Había fijado la mirada en una de las patas en forma de garra de una mesa muy antigua, a la que dirigía sus observaciones. Nunca concentraba su atención directamente en sus interlocutores.
—Me alegro de que consiguiera los nombres, señor Poirot —declaro—. De otro modo, ya se lo puede imaginar, habría necesitado más tiempo. En realidad, me he hecho de los datos principales, captando habladurías, expresivas por otro lado. Las murmuraciones son útiles para el informador. Comenzaré por Borodene Mansions, ¿le parece bien?
Poirot inclinó la cabeza, complacido.
—Hay muchos porteros allí —dijo el señor Goby, dirigiéndose ahora al reloj que ocupaba el centro de la repisa de la chimenea—. Empezando por allí, utilicé a dos jóvenes. Me resultaron caros, pero valía la pena. Disimulé por todos los medios la presencia del investigador empeñado en averiguar cosas muy concretas. ¿Uso las iniciales o menciono los nombres completos?
—Entre estas paredes, puede usted mencionar los nombres completos —respondió Poirot.
—La señorita Claudia Reece-Holland es una encantadora joven. Su padre es uno de los miembros del Parlamento. Un hombre ambicioso. Aparece en las páginas de los periódicos con frecuencia. No tiene otra hija. Trabaja como secretaria. Una muchacha seria. Nada de reuniones estrambóticas, ni bebidas, ni compañías dudosas… Comparte el piso con otras dos chicas. La segunda trabaja para la «Wedderburn Gallery», en la calle Bond. Un tipo cursi. Alterna con la gente de Chelsea. Va de un sitio para otro, organizando exposiciones de arte.
»La tercera es la suya. No hace mucho tiempo que reside allí. Se opina, en general que anda algo despistada. No se insinúa nada grave. Pero se la tiene por persona un tanto vaga, indefinida. Uno de los porteros es extraordinariamente parlanchín. Una copa o dos y uno se queda sorprendido al observar la cantidad de cosas que es capaz de referir. Sabe quiénes son los que beben, los que toman drogas, los que pasan apuros a la hora de pagar el impuesto estatal sobre la renta, los que ocultan su dinero debajo de cualquier losa suelta… Desde luego, no puede tomarse todo lo que afirma como artículo de fe. El caso es que circuló cierta historia acerca de un revólver disparado una noche…

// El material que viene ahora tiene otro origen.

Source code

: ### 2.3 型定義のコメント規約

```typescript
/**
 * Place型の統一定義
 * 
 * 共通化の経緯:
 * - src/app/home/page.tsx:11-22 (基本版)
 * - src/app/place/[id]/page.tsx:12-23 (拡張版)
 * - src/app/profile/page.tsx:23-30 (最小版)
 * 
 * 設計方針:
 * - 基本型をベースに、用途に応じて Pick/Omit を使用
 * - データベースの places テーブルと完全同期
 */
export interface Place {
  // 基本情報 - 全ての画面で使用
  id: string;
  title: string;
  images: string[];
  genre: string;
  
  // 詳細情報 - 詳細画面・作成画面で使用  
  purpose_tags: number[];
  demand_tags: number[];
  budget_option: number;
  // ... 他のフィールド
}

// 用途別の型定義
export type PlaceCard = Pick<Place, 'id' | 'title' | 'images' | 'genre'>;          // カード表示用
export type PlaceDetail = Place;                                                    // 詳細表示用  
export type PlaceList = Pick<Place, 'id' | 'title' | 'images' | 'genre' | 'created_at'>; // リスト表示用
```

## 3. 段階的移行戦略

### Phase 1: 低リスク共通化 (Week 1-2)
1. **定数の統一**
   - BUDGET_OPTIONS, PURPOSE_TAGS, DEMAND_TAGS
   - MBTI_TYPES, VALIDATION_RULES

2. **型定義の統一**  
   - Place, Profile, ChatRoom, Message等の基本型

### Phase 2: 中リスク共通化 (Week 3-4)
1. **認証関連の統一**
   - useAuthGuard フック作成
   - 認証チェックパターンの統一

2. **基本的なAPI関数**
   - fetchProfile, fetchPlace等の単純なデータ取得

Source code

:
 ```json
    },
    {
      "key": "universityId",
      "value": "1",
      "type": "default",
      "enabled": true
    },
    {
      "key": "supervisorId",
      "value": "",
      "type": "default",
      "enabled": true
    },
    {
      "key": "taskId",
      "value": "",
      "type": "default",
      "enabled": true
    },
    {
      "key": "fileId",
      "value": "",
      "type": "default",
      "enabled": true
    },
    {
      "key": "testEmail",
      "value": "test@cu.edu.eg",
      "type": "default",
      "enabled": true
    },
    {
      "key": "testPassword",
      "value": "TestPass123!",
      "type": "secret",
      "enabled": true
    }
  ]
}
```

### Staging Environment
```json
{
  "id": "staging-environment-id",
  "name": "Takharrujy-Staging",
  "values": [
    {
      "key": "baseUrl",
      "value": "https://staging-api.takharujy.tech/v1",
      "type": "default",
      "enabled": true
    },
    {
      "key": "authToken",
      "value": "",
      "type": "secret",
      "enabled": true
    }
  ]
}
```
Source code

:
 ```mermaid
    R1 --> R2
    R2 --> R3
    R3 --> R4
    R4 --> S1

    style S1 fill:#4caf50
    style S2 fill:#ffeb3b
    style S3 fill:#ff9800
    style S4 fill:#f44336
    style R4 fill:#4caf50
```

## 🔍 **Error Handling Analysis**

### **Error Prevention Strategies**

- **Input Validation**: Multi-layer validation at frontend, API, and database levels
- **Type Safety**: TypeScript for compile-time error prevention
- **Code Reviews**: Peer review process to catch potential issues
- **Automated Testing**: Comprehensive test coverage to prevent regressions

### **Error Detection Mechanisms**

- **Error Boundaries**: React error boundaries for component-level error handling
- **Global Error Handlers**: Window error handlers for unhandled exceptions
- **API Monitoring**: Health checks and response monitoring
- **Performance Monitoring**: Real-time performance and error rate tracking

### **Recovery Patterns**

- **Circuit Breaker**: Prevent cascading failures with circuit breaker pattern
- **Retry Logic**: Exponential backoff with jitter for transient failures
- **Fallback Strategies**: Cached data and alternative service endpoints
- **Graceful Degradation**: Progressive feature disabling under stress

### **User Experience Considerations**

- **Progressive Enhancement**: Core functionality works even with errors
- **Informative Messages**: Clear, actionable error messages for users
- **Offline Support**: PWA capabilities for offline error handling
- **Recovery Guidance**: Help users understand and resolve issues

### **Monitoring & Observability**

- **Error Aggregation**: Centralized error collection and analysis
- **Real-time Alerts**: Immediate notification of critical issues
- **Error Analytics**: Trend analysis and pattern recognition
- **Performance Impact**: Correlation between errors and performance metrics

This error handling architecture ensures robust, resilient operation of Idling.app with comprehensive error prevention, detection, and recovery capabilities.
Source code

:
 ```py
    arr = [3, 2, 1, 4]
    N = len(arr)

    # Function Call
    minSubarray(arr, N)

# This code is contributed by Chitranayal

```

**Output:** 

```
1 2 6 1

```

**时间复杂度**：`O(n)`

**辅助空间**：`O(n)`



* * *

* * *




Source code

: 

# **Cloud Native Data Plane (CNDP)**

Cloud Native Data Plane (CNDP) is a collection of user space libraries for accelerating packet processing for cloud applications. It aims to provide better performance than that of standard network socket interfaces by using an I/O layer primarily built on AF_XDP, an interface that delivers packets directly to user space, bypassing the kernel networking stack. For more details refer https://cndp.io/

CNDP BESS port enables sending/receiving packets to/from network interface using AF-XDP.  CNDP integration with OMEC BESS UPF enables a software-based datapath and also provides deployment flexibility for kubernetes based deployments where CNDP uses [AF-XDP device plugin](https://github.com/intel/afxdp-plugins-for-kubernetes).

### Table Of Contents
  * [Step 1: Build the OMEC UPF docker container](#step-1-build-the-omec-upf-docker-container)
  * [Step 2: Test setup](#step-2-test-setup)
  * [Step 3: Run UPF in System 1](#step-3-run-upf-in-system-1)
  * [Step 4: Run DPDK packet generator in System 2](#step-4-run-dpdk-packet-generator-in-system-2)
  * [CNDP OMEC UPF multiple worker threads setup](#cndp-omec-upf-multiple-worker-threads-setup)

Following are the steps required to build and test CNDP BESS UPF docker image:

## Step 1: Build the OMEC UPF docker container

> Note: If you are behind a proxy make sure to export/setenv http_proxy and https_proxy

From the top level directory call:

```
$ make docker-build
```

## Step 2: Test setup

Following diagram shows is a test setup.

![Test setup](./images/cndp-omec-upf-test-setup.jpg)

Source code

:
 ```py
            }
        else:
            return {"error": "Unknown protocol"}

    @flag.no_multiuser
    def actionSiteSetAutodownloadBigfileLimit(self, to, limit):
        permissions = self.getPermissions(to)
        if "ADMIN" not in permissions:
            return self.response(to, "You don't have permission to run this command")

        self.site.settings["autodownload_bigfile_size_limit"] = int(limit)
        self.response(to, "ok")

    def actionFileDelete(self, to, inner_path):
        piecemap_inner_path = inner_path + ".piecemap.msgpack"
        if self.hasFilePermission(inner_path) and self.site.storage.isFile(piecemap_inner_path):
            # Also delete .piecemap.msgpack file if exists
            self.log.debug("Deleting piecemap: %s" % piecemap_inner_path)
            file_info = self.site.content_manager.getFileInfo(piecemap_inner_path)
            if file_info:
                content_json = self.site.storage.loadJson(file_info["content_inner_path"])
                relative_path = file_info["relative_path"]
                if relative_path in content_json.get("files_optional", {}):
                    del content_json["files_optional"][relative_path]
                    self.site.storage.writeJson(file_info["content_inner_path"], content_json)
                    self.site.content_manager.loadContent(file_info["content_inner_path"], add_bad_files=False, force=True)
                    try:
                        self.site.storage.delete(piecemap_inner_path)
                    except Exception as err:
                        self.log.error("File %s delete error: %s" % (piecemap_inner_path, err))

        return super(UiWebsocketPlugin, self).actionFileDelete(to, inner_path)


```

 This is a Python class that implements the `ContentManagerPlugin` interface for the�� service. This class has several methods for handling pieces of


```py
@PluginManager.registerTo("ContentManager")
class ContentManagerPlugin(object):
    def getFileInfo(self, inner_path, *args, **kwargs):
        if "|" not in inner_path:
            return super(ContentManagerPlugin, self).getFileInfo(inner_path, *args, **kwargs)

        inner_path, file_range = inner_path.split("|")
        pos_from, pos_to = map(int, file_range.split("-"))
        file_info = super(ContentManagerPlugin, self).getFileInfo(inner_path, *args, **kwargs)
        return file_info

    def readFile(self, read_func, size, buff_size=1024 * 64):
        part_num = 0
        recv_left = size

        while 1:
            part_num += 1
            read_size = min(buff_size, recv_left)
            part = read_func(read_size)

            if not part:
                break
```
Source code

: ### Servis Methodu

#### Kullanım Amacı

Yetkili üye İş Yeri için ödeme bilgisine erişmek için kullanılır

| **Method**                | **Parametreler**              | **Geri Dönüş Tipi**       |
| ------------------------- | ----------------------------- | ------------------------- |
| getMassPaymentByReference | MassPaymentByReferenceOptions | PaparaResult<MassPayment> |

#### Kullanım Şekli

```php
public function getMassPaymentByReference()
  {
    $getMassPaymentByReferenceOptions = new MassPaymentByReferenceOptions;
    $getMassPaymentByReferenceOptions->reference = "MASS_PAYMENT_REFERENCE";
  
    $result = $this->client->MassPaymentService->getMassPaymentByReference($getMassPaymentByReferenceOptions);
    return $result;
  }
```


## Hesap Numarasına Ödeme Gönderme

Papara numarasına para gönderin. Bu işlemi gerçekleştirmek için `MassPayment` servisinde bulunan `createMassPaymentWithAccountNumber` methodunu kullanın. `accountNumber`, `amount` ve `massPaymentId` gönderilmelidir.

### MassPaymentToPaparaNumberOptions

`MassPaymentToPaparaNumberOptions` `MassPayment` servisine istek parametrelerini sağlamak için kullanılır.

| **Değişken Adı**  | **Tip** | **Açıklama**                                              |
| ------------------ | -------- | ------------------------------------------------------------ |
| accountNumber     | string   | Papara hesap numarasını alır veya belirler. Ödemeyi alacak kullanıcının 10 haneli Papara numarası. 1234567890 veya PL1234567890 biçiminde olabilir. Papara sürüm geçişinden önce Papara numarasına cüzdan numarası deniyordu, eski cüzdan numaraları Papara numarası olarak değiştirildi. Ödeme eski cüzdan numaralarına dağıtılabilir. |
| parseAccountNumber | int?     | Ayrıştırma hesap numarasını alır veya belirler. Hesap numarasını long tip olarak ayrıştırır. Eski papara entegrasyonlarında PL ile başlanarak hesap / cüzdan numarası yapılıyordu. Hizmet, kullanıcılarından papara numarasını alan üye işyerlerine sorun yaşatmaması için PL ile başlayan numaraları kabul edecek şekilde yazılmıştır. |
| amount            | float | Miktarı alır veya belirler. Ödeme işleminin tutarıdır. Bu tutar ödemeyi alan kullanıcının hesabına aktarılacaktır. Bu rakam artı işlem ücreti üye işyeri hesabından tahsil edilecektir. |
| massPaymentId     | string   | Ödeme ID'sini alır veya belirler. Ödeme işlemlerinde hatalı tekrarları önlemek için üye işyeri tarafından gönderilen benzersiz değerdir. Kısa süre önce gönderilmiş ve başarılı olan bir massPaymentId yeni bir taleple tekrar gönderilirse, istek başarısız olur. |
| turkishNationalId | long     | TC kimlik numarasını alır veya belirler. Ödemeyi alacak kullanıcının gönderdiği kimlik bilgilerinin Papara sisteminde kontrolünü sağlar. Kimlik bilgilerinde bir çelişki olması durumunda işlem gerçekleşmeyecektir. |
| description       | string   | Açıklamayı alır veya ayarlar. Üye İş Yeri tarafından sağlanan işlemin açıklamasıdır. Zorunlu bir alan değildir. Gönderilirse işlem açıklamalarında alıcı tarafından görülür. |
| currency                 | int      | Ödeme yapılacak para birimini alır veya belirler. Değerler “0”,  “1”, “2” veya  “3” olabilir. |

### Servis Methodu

—¿Un revólver? ¿Resultó alguien herido?
—Hay dudas a ese respecto. Ese hombre cuenta que una noche oyó el estruendo de un disparo. Salió para ver qué pasaba y se encontró con la chica, la que a usted le interesa, plantada, inmóvil y con el revólver en la mano. Parecía hallarse aturdida. Después acudió corriendo una de sus amigas… Mejor dicho, no; se presentaron ambas. Y la señorita Cary (la cursi, ¿eh?) inquirió: «Norma, ¿qué demonios has hecho?» La señorita Reece-Holland intervino con gran viveza, para decirle: «Cállate, Frances. ¿Es que no sabes cerrar el pico? Vamos, no seas tonta». Quitando el arma a la muchacha («Dame eso»), la metió en el bolso… A continuación advirtió la presencia de este mozo, Micky, y dirigiéndose a él, riendo, agregó: «Usted debe de haberse llevado un buen susto, ¿eh?» Luego, la joven agregó: «Que no le preocupe este incidente. La verdad es que no teníamos la menor idea de que esta, arma estuviera cargada. Por manosearla ya ve usted lo que pasa…» Guardó silencio un instante, para recomendarle después. «Si alguien hace preguntas sobre lo sucedido diga que no es nada, que no tiene importancia…» Norma se dejó conducir por su amiga al ascensor y las tres subieron al piso de nuevo. Pero Micky seguía dudando. Entonces salió a dar una vuelta por el patio.